Dag 3 PSALM 37 De toekomstige zuivering van de wereld Evenals het boek Job en Psalm 73 behandelt
ook deze psalm het probleem van het kwaad in de wereld. Het aspect waar het hier over gaat is wat God zal doen op de dag van het oordeel. Het is niet zijn bedoeling zijn kinderen die nu lijden onder onderdrukking en vervolging weg te nemen naar een beter oord. Integendeel: Hij is van plan de menselijke samenleving op aarde te zuiveren door de goddelozen daaruit te verwijderen. Met dit in het vooruitzicht moet de gelovige zich niet ergeren over het onrecht dat nu overal te zien is. In de verzen 9, 11, 22 en 34 klinkt als een refrein de belofte: “de ootmoedigen zullen het land beërven” (“beërven” is hier hetzelfde als “in bezit nemen” — Jes 57:13). “Land”, [Hebr.: erets], is het normale woord ook voor aarde en op vele plaatsen in het O.T. wordt het ook zo vertaald. De Here Jezus bevestigt dat het hier om de aarde gaat in de zaligspreking: “Zalig de zachtmoedigen, want zij zullen de aarde beërven” (Mat 5:5). Deze radicale verandering op aarde, wanneer de koninkrijken van deze wereld plaats moeten maken voor het Koninkrijk van Christus noemt Jezus “de wedergeboorte” (Mat 19:28). 1. De zuivering van de wereld in de eindtijd komt vaak voor in Bijbelse profetie. Zie b.v. Mal 4:1-3 en Jezus’ zinspeling daarop in Mat 13:41-43. Zie ook Openb 11:17-18. 2. Een dergelijke belofte, de aarde aan de ootmoedigen te geven, komt ook voor in Ps 25:13; Spr 2:21 en Jes 60:21.

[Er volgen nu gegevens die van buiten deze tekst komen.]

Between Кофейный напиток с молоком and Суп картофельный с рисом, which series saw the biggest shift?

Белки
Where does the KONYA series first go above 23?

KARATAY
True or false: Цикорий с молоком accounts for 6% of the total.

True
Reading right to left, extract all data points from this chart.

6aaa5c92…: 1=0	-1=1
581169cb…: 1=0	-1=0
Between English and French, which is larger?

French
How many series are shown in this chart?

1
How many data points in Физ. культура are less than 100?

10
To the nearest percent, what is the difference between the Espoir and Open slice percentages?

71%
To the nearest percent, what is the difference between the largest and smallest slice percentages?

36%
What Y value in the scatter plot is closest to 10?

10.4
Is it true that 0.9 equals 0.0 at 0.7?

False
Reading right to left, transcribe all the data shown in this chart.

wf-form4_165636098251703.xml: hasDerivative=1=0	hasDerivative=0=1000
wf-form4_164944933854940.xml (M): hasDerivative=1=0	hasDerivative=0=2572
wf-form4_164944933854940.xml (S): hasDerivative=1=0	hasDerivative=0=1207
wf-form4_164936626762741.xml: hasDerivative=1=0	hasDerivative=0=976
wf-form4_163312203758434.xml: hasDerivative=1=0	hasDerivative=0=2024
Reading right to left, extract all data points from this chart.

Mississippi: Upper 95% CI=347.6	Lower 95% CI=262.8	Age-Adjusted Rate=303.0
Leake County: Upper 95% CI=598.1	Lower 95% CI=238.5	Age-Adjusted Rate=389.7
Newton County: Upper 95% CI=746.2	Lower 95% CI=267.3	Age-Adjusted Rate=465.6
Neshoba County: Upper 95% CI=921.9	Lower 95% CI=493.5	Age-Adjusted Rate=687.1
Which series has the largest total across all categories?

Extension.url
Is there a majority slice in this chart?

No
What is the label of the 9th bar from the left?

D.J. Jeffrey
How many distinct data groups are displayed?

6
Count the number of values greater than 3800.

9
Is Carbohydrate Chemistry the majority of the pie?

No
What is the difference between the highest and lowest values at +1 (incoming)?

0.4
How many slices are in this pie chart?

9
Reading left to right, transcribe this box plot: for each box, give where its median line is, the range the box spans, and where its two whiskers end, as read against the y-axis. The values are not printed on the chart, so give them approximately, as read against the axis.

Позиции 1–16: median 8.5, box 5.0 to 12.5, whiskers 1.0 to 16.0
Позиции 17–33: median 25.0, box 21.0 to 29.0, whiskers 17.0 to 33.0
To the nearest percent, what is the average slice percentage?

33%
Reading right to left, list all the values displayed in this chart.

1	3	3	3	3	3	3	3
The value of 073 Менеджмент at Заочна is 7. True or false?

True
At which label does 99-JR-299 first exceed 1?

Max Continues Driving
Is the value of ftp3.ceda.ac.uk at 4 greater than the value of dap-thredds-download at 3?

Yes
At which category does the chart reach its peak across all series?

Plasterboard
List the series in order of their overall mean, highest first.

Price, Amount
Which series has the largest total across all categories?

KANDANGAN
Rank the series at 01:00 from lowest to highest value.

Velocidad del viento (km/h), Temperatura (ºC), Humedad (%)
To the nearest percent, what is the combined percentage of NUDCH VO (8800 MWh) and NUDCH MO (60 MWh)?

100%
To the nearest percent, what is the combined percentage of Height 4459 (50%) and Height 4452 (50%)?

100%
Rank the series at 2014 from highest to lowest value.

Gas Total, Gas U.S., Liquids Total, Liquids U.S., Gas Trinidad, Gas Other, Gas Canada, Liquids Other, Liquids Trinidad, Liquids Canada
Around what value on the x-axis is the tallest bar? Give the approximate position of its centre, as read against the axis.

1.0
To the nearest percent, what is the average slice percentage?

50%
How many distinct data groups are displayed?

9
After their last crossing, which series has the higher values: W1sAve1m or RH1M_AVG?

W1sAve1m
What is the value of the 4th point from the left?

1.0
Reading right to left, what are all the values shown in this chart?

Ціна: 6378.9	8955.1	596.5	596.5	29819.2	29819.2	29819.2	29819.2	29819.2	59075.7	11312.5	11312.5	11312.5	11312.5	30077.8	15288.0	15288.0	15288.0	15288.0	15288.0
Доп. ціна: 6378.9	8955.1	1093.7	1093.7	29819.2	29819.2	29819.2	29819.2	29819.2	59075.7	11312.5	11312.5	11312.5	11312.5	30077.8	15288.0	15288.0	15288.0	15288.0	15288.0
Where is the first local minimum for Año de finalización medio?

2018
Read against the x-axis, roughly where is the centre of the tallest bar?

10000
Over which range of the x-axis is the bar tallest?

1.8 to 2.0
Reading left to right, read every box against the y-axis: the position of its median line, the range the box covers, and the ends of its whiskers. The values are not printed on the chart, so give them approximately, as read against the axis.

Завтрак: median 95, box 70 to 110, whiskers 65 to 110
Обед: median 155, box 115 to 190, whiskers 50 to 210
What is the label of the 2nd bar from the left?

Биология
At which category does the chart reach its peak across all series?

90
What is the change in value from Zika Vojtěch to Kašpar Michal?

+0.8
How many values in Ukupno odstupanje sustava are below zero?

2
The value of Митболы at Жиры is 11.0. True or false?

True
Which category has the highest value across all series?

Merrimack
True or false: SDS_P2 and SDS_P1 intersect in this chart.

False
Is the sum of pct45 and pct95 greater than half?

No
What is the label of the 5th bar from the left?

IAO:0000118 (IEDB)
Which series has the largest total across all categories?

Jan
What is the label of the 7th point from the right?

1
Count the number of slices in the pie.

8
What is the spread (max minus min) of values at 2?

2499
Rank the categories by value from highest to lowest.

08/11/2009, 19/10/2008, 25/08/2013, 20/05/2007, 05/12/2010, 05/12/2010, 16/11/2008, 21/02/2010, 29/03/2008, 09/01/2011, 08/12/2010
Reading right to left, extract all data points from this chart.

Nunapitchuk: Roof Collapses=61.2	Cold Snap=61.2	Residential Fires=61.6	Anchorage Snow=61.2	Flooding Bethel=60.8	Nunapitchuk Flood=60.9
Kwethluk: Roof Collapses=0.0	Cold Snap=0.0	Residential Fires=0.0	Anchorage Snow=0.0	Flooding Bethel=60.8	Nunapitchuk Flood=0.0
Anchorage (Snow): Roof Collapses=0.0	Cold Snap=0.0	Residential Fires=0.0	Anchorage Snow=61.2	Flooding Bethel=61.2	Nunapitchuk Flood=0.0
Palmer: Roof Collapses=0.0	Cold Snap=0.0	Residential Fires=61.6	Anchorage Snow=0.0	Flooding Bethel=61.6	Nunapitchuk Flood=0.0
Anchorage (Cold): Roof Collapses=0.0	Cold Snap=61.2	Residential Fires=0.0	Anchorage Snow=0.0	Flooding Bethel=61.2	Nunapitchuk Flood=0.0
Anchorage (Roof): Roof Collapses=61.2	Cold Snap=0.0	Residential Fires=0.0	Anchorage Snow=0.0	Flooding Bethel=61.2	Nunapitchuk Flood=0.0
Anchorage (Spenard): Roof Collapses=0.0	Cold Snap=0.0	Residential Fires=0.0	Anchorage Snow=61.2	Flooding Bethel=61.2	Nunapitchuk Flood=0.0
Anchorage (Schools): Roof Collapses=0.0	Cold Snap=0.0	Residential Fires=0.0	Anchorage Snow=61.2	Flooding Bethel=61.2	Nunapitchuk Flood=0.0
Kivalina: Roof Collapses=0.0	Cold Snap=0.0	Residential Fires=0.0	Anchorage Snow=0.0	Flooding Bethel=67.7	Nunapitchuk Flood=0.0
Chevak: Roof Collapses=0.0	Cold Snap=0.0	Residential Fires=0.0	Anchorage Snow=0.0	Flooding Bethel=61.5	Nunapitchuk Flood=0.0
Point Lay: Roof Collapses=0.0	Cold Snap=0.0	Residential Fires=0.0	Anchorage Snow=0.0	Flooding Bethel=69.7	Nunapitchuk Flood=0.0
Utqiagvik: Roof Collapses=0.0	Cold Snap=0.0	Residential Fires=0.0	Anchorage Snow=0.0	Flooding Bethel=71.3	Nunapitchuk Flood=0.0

Dag 4 PSALM 49 De ijdelheid van wereldse rijkdom Evenals in de tegenwoordige maatschappij, bestonden ook onder het volk Israël grote rijkdom en ellendige armoede naast elkaar. Het verval in de mens komt in het bijzonder tot uiting in zijn streven naar bezit in deze wereld. Deze psalm plaatst materiële rijkdom in zijn juiste perspectief tegenover de verwachting van eeuwige zegen in Gods Koninkrijk. Onder de wet van Mozes kon een mens soms zijn leven redden door ter compensatie een losprijs te betalen (vs 8: verg. Ex 21:30 en Num 35:31). Maar niemand kan met geld eeuwig leven kopen! 1.13
De ware rijkdom bestaat uit een geloofsrelatie met de Here. Hoe aanstootgevend we het wellicht vinden, toch zegt de Schrift dat iemand die zonder God leeft in zijn ogen niet anders is dan een dier. Als een kudde zullen zulke mensen naar het dodenrijk gebracht worden, waar de dood herder over hen zal zijn. Daartegenover stelt de gelovige zijn vertrouwen op de Here die hem op de opstandingsdag weer tot leven zal roepen. 1. Voor de verderfelijke invloed van het streven naar rijkdom zie Pred 5:12 e.v.; Mat 6:24; (“Mammon” is een personificatie van geld waarop men vertrouwt); Efez 5:5; 1 Tim 6:9, 10, 17-19. 2. Vers 16 impliceert de hoop op de opstanding — in tegenstelling tot de slaap zonder ontwaken van de mens zonder inzicht. Zie Jes 26:14, 19 en Jer 51:39, 57.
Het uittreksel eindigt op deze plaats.